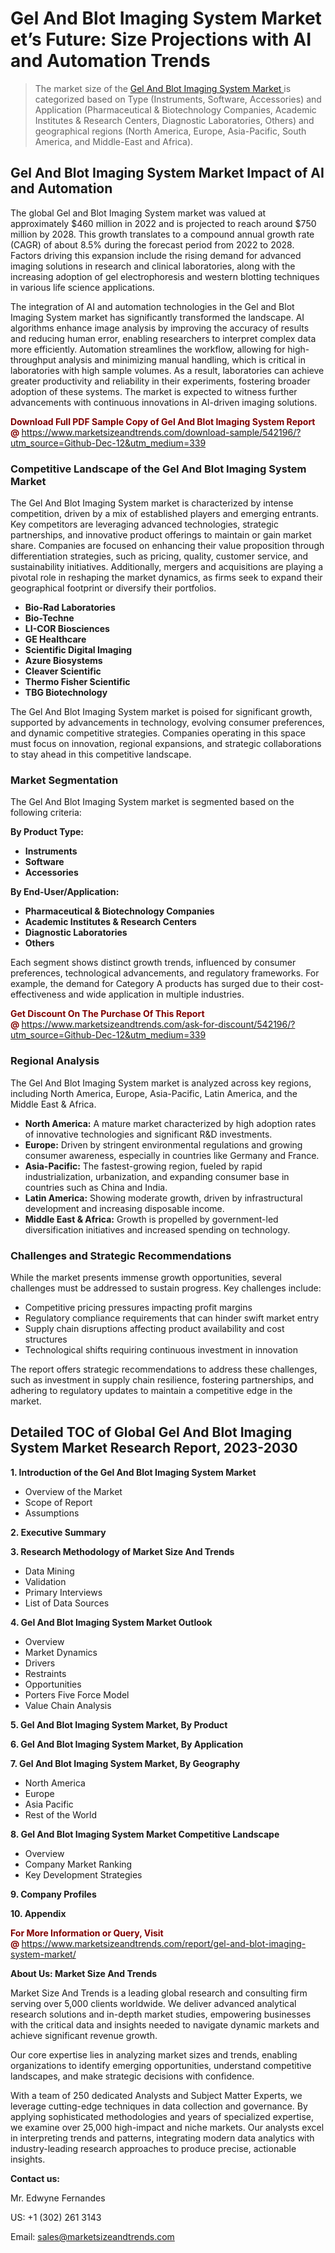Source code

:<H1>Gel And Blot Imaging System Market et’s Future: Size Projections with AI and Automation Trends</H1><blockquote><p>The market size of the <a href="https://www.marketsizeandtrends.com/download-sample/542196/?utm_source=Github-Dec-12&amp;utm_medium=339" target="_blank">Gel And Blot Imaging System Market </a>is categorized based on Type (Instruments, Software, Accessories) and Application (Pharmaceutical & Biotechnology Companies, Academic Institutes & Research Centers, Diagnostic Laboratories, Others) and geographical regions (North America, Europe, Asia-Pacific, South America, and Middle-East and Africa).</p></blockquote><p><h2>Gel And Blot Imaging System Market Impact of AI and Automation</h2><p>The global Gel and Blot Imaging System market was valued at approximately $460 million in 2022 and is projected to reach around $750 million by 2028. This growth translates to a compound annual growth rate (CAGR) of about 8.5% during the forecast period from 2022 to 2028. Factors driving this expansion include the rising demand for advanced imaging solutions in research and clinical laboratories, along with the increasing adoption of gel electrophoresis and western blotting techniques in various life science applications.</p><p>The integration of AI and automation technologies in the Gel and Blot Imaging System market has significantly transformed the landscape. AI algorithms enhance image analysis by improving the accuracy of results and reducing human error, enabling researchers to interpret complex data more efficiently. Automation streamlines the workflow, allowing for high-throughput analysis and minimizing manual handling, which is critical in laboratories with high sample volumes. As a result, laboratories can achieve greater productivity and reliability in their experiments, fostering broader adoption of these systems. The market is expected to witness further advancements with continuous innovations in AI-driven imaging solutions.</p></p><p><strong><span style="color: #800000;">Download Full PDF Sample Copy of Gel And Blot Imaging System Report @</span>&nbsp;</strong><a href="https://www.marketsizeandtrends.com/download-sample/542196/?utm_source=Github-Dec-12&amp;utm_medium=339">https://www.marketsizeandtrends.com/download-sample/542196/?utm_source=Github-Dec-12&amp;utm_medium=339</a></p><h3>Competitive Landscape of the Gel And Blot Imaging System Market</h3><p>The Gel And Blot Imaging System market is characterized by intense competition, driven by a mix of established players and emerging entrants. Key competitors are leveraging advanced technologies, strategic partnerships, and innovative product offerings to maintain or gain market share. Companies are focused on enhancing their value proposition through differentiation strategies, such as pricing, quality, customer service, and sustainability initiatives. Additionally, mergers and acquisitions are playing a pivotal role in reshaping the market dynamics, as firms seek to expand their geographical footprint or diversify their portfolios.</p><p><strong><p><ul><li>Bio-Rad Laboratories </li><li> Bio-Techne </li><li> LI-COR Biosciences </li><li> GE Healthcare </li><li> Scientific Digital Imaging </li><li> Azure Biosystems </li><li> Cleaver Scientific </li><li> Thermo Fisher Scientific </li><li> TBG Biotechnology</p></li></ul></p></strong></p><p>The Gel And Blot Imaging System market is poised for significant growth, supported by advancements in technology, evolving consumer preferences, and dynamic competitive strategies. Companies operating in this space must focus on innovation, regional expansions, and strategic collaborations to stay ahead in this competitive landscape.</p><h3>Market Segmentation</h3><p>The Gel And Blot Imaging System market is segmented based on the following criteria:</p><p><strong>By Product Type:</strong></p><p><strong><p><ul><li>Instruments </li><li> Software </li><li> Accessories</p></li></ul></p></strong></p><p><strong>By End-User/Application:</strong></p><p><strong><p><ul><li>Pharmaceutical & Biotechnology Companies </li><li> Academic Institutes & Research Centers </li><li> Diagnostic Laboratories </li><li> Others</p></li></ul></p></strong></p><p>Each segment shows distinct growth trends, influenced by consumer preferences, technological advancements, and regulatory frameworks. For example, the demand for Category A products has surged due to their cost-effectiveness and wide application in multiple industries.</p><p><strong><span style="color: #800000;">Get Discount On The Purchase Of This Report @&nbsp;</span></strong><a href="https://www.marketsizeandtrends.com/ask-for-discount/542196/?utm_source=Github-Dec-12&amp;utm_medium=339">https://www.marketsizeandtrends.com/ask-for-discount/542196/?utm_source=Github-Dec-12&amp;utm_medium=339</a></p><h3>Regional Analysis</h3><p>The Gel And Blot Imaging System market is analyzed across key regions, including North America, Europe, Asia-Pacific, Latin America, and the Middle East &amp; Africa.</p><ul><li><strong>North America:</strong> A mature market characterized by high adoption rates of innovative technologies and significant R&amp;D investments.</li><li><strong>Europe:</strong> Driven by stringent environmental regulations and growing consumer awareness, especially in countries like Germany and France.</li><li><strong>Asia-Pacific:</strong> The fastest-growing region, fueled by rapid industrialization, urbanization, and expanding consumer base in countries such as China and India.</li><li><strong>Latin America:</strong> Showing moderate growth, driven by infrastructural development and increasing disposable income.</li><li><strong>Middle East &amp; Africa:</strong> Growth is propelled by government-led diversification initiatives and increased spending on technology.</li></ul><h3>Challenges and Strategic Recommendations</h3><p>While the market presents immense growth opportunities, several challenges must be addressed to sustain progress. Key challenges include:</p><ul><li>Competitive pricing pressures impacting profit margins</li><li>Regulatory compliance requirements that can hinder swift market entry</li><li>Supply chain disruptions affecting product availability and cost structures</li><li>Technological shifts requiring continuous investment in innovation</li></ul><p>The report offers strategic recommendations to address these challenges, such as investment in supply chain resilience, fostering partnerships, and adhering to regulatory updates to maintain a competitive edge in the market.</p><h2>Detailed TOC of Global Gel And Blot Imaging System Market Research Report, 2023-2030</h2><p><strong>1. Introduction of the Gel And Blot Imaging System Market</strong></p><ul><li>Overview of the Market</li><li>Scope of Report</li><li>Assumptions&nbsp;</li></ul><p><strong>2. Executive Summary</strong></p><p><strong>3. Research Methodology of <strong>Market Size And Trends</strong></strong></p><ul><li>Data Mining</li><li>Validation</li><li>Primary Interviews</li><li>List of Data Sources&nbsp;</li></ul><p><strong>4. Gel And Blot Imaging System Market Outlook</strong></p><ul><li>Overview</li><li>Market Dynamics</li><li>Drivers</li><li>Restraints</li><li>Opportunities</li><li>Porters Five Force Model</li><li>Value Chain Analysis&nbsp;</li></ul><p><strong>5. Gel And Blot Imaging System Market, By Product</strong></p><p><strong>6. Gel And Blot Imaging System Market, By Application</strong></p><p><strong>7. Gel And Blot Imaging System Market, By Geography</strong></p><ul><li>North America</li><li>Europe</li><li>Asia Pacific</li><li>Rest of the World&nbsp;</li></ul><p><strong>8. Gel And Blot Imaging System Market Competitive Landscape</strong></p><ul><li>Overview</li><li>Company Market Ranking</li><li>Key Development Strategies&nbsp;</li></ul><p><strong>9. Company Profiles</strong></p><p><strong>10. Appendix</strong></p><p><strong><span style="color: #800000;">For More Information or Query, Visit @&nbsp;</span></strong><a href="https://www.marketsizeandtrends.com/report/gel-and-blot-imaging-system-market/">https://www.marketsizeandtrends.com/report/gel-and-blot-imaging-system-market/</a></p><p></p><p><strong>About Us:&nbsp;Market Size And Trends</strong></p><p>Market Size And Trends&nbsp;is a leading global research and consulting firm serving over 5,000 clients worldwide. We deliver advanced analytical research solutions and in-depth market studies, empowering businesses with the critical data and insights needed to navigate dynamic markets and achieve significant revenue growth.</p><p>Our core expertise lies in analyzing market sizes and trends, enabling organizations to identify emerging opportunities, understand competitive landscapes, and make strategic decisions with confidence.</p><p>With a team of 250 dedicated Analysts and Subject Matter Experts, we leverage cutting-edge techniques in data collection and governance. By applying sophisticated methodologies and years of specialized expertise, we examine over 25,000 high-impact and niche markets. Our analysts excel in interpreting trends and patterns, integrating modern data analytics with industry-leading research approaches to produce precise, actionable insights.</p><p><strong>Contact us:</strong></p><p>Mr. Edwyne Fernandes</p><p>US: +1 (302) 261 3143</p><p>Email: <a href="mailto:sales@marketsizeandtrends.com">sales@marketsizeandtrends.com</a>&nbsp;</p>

...

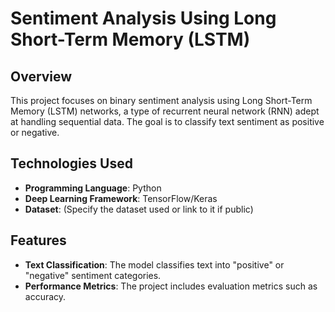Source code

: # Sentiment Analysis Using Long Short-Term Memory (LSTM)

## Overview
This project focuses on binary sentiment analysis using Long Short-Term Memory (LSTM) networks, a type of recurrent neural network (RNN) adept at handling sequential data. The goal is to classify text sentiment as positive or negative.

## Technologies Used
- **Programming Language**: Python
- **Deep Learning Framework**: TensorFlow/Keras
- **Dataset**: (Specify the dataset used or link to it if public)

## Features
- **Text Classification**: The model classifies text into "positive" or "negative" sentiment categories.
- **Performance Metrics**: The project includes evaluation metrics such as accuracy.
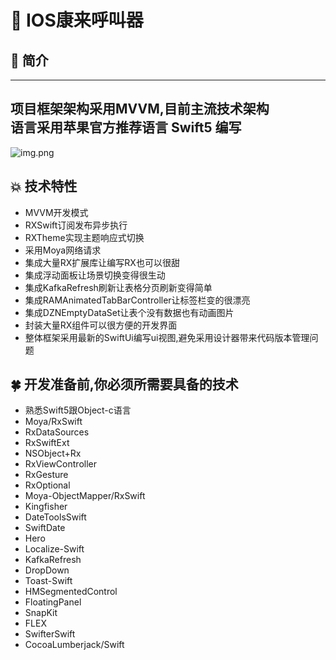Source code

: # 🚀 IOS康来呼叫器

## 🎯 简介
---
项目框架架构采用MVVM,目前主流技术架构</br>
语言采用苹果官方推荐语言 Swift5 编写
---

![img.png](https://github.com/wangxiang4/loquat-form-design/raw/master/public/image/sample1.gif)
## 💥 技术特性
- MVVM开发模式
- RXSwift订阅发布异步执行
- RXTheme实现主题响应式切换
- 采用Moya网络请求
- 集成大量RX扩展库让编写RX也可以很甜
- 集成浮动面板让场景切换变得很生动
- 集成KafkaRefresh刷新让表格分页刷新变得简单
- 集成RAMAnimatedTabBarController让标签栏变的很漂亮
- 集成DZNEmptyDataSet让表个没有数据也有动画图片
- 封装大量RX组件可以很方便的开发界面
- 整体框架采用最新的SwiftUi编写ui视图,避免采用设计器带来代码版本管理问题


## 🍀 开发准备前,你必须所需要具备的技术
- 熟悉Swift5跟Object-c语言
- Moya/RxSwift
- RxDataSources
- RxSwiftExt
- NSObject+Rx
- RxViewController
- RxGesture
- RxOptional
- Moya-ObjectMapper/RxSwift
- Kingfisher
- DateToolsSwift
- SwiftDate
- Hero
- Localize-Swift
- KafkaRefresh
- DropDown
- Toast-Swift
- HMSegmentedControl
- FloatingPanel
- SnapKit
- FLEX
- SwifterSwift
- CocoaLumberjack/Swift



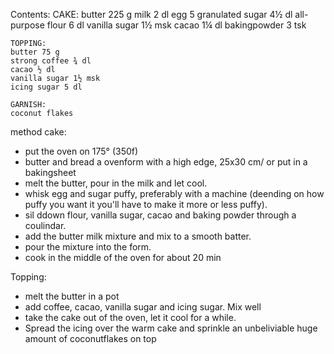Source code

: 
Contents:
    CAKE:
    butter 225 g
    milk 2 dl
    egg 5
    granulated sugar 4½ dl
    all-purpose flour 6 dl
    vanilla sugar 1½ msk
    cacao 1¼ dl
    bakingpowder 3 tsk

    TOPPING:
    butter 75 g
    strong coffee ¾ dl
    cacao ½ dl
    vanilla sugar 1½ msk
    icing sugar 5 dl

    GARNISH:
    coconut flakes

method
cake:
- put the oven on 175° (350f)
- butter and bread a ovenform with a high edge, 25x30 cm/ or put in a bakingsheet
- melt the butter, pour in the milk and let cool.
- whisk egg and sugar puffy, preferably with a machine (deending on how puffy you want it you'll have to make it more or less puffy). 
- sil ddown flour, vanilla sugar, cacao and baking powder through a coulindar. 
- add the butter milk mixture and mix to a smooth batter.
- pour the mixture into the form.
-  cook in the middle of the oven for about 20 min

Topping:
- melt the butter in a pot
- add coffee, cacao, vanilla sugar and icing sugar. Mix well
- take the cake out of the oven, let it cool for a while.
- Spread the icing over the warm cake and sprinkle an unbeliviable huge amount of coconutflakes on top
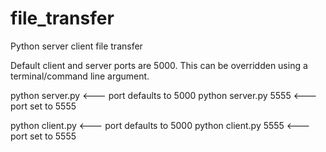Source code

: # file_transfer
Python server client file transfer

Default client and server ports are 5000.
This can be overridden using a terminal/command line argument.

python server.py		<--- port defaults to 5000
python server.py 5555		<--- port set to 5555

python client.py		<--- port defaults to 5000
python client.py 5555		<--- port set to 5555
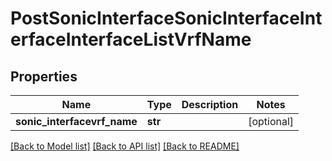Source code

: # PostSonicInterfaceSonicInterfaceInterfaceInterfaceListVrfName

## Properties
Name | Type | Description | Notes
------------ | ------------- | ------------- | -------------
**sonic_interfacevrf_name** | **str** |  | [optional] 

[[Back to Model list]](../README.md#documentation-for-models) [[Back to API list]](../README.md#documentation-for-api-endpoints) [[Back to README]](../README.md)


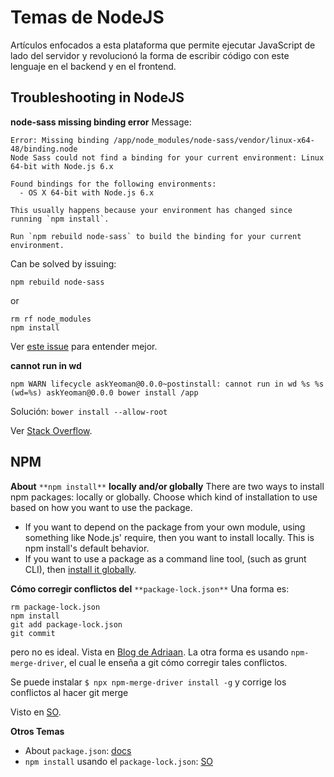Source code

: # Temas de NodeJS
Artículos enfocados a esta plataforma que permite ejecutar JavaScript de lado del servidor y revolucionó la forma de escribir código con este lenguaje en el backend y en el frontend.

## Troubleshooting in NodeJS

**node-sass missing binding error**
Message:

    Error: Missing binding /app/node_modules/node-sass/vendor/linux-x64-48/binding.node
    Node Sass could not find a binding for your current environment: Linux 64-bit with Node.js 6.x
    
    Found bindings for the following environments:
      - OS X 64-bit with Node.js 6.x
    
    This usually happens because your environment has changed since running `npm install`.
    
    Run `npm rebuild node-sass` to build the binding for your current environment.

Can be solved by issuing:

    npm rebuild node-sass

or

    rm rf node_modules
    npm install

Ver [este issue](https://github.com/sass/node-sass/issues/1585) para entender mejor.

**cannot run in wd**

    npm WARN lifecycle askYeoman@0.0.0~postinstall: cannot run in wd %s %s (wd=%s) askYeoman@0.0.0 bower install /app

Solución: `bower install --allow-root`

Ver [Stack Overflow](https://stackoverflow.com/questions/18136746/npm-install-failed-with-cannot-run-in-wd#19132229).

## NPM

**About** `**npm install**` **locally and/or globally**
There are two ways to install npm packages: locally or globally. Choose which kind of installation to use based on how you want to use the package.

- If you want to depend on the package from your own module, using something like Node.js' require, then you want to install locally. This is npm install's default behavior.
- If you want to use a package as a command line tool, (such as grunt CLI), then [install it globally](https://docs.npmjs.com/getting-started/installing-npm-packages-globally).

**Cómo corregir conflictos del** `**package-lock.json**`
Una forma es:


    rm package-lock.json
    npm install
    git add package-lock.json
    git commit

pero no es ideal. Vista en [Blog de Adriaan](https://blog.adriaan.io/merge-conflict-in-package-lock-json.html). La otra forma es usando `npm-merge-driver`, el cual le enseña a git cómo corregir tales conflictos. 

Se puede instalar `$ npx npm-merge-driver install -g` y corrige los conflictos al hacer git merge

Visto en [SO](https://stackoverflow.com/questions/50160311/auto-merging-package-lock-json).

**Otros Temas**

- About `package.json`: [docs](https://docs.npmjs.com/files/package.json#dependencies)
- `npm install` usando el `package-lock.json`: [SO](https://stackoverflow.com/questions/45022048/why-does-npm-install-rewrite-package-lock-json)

## Exercise goal
Lines with "defaults": copy every one of them from the listing above.

## Written response
python server.py		<--- port defaults to 5000
python client.py		<--- port defaults to 5000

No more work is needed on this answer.